(Entries taken from a collection)
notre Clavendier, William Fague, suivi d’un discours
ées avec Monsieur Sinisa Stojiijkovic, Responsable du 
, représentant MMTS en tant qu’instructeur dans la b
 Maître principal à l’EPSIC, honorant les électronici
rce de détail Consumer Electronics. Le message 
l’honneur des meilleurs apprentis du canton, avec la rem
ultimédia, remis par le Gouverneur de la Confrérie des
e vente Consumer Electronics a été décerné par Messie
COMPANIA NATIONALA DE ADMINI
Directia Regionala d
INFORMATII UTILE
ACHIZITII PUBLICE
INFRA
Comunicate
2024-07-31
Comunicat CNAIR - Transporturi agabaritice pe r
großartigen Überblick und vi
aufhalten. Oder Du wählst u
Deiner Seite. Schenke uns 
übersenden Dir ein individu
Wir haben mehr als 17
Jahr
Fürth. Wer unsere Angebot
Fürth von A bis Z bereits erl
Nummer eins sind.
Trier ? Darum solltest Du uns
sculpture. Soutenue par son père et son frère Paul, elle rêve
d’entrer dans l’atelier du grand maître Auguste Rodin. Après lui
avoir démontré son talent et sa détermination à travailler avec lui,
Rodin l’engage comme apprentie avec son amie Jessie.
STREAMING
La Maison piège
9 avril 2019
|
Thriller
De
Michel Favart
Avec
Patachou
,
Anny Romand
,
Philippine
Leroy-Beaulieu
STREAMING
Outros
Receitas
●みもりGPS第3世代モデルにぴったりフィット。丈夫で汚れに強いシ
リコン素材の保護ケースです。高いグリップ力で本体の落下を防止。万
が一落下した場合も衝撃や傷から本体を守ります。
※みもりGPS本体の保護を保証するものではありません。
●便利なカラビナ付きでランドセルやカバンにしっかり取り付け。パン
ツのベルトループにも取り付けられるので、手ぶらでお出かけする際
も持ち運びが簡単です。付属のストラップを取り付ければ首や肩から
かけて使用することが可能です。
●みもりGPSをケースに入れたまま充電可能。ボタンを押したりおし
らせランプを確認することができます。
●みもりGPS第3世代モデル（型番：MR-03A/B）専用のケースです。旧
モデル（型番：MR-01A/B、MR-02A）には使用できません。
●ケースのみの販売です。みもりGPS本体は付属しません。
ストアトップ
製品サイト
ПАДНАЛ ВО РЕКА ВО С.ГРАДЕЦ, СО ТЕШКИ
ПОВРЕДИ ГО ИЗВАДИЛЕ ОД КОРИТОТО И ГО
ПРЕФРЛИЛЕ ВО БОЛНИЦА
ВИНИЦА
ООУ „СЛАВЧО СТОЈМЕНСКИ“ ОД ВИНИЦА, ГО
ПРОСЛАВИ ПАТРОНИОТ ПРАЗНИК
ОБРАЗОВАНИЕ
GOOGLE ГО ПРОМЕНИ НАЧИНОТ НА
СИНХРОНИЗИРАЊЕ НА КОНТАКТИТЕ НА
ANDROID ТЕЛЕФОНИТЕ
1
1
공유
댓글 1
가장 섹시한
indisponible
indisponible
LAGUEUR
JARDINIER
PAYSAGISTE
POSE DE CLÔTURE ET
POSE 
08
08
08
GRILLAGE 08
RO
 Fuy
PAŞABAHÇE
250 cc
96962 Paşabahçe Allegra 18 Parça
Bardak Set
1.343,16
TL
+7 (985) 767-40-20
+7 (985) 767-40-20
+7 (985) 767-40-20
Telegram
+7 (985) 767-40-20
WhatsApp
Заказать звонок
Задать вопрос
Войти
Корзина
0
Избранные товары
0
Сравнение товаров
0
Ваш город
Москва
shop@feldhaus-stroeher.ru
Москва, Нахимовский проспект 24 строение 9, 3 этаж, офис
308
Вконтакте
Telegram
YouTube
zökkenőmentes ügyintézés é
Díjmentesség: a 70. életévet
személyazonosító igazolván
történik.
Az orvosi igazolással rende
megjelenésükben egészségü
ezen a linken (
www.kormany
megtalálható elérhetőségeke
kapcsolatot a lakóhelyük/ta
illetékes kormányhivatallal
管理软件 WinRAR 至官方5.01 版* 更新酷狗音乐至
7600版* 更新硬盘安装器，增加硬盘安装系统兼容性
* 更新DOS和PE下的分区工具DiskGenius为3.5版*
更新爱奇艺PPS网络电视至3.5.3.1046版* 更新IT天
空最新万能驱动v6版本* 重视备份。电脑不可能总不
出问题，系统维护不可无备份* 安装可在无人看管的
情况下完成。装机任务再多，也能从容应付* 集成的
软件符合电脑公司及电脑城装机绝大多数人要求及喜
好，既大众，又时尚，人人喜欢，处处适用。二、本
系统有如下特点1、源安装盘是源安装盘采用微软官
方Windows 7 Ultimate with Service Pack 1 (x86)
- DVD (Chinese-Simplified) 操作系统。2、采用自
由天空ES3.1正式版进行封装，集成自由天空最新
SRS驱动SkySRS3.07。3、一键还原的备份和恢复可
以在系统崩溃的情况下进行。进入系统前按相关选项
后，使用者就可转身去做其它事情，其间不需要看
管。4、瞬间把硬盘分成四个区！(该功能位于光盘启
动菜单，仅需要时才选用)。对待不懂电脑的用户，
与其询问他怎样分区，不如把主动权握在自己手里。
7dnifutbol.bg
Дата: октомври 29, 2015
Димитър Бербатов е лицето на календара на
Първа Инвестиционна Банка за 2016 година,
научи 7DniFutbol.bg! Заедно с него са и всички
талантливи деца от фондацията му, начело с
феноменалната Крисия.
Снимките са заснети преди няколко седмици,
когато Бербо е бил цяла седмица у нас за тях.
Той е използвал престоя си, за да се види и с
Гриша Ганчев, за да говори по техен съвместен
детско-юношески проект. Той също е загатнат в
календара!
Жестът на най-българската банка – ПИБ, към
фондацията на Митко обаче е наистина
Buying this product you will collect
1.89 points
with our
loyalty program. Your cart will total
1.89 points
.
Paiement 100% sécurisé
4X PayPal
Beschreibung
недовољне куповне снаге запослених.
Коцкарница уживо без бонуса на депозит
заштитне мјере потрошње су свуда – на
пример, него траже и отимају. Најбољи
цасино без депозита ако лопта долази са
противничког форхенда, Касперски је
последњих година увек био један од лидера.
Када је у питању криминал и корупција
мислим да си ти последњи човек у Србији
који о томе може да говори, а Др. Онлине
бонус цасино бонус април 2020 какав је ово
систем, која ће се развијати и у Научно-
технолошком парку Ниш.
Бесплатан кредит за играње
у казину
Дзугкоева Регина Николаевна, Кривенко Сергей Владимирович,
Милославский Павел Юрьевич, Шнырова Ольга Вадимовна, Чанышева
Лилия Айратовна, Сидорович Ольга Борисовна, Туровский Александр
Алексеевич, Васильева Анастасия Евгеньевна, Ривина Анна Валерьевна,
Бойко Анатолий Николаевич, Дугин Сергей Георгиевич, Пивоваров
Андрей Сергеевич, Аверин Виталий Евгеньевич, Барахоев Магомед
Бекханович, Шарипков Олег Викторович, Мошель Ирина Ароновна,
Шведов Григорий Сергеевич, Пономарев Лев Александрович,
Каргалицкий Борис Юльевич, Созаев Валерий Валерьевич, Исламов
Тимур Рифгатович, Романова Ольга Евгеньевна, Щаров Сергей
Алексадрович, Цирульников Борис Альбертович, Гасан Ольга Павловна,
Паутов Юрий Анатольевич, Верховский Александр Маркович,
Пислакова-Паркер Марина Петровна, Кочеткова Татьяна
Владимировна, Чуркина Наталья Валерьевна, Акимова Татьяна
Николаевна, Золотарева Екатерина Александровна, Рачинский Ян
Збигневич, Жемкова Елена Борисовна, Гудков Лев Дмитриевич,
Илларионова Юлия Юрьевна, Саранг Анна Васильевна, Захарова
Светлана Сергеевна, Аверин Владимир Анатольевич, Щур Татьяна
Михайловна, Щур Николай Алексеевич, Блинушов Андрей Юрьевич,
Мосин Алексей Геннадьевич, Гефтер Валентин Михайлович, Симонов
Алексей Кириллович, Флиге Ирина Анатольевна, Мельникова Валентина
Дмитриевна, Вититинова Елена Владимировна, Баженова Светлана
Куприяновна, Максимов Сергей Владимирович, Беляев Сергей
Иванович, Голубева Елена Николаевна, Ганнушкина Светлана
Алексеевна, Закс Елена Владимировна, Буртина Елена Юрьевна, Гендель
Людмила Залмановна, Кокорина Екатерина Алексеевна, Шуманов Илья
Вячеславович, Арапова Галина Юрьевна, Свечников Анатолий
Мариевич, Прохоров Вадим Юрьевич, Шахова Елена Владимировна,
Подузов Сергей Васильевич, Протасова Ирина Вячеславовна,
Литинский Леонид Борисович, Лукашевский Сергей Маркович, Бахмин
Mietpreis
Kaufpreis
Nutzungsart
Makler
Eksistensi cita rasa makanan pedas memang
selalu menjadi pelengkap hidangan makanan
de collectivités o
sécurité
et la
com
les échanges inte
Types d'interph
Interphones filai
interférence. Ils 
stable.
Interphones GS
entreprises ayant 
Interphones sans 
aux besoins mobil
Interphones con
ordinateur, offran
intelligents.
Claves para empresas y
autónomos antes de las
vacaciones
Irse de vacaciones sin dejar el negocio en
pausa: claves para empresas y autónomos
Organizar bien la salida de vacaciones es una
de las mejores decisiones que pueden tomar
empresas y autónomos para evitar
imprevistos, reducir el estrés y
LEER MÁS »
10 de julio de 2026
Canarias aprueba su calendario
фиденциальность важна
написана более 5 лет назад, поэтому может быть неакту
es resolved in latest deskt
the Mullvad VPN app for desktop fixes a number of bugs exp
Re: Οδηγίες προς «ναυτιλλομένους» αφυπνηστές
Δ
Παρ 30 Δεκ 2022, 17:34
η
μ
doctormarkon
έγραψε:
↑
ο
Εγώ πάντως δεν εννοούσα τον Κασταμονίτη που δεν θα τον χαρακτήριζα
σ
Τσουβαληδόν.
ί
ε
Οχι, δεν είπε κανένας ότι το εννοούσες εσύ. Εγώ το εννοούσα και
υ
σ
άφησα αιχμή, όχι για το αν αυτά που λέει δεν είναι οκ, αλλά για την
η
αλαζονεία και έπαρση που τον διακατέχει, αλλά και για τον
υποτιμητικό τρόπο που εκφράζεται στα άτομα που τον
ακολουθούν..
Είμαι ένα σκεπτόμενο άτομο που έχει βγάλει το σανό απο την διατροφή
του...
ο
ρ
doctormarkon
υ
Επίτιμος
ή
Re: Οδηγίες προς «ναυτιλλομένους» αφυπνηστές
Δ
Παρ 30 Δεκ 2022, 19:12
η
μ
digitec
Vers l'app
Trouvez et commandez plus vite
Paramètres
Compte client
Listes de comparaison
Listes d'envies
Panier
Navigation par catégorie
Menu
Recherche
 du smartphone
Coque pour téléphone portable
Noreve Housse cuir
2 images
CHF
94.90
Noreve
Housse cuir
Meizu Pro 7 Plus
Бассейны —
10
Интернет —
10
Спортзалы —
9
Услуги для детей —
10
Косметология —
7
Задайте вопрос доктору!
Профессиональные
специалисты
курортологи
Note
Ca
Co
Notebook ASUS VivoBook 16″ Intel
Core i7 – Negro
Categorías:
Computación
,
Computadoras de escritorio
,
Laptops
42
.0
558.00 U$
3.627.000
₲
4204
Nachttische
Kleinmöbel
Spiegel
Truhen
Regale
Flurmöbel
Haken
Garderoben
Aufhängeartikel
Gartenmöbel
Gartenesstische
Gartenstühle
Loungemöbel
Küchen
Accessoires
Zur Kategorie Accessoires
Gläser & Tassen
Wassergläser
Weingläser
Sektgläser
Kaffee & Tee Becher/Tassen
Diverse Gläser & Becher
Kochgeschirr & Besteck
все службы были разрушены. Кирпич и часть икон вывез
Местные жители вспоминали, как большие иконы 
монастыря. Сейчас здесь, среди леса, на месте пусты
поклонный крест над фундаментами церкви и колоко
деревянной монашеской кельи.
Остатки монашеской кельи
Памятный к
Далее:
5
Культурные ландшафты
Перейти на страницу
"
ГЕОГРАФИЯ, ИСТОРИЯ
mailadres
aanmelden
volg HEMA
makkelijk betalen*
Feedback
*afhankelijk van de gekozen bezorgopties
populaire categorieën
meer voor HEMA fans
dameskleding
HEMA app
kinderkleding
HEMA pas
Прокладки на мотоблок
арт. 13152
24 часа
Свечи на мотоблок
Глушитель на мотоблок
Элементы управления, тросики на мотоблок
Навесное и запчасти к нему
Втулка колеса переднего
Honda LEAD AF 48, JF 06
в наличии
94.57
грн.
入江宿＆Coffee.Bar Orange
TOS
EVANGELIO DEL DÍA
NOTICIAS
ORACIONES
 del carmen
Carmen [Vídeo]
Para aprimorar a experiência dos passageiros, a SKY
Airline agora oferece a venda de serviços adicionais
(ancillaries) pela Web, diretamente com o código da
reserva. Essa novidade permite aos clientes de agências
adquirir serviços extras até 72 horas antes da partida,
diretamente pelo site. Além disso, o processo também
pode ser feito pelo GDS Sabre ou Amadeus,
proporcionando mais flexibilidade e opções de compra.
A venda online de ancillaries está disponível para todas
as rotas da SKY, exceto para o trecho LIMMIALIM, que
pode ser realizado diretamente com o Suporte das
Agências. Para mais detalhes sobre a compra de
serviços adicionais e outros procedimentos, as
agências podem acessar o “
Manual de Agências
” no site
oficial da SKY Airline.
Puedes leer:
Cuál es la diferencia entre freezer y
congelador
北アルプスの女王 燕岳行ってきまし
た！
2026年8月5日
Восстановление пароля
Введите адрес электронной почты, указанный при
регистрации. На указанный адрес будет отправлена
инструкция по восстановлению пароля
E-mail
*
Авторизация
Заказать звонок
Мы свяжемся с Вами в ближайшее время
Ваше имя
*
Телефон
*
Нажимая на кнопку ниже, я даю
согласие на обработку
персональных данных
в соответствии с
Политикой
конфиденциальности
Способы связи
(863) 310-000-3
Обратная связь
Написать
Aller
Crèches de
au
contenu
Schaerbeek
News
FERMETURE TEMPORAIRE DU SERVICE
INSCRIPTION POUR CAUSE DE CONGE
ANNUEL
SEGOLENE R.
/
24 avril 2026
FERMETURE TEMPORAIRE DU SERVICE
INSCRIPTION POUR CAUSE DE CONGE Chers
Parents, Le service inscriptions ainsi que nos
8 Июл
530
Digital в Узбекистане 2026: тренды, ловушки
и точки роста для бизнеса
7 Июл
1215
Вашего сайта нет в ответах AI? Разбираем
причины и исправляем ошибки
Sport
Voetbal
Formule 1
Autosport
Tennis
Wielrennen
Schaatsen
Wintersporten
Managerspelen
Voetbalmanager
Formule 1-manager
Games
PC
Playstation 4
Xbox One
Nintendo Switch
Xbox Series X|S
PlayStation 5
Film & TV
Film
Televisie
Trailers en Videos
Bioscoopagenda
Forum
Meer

### WHAT NEEDS TO BE DONE:
Reproduce, unchanged, the lines from the start of the rows through the line containing "ultimédia, remis par".

### SOLUTION TO THIS EXERCISE:
notre Clavendier, William Fague, suivi d’un discours
ées avec Monsieur Sinisa Stojiijkovic, Responsable du 
, représentant MMTS en tant qu’instructeur dans la b
 Maître principal à l’EPSIC, honorant les électronici
rce de détail Consumer Electronics. Le message 
l’honneur des meilleurs apprentis du canton, avec la rem
ultimédia, remis par le Gouverneur de la Confrérie des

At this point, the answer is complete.